Monday, April 14, 2014

Object of the Day, Museum Edition: A Clockwork Bear, 1850-1899

Clockwork Bear
The Victoria & Albert Museum

While the concept of a “Dancing Bear” seems quite cruel to us now, it was a staple of Nineteenth Century carnivals and an idea that was often incorporated into children’s playthings. To begin with, the bear was already a favorite subject of toy makers of the Nineteenth Century both in Europe and in the U.S. Here’s a rabbit skin and clockwork example which not only looks disturbingly realistic, but also dances just like the bears that people would see in traveling shows.

This poor bear stands on its hind legs and balances its weight on a walking stick. A figure of wood and cardboard covered in fur, it contains a clockwork mechanism. The bear has a brown glass eye (the other is missing), red plush jaws and teeth made of bone. Its nose and paws are of carved and painted wood. Upon his mouth, he wears a brass wire muzzle from which hangs an attached chain and ring.

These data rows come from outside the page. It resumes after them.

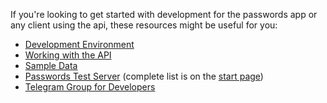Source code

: If you're looking to get started with development for the passwords app or any client using the api, these resources might be useful for you:

- [Development Environment](https://git.mdns.eu/nextcloud/passwords/blob/master/CONTRIBUTING.md)
- [Working with the API](./Getting-Started/Working-with-the-API)
- [Sample Data](./Getting-Started/Sample-Data)
- [Passwords Test Server](https://test.passwordsapp.org/info.html) (complete list is on the [start page](Index))
- [Telegram Group for Developers](https://t.me/nc_passwords/3826)
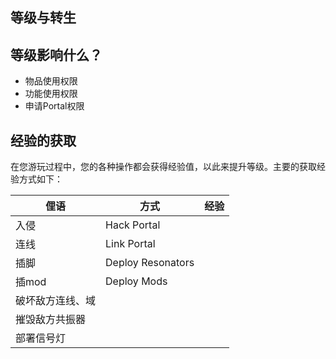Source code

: ## 等级与转生



## 等级影响什么？

- 物品使用权限
- 功能使用权限
- 申请Portal权限

## 经验的获取

在您游玩过程中，您的各种操作都会获得经验值，以此来提升等级。主要的获取经验方式如下：

| 俚语             | 方式              | 经验 |
| ---------------- | ----------------- | ---- |
| 入侵             | Hack Portal       |      |
| 连线             | Link Portal       |      |
| 插脚             | Deploy Resonators |      |
| 插mod            | Deploy Mods       |      |
| 破坏敌方连线、域 |                   |      |
| 摧毁敌方共振器   |                   |      |
| 部署信号灯       |                   |      |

Probably the work of a French toymaker, the toy is operated by a large brass key with a circular handle which is inserted into the right side of the body. When the metal rod on the left side is moved, the figure is animated--alternately rocking from side to side to give the impression of walking and dancing.

It’s attractive and horrible all at the same time, sort of like the very idea of a dancing bear.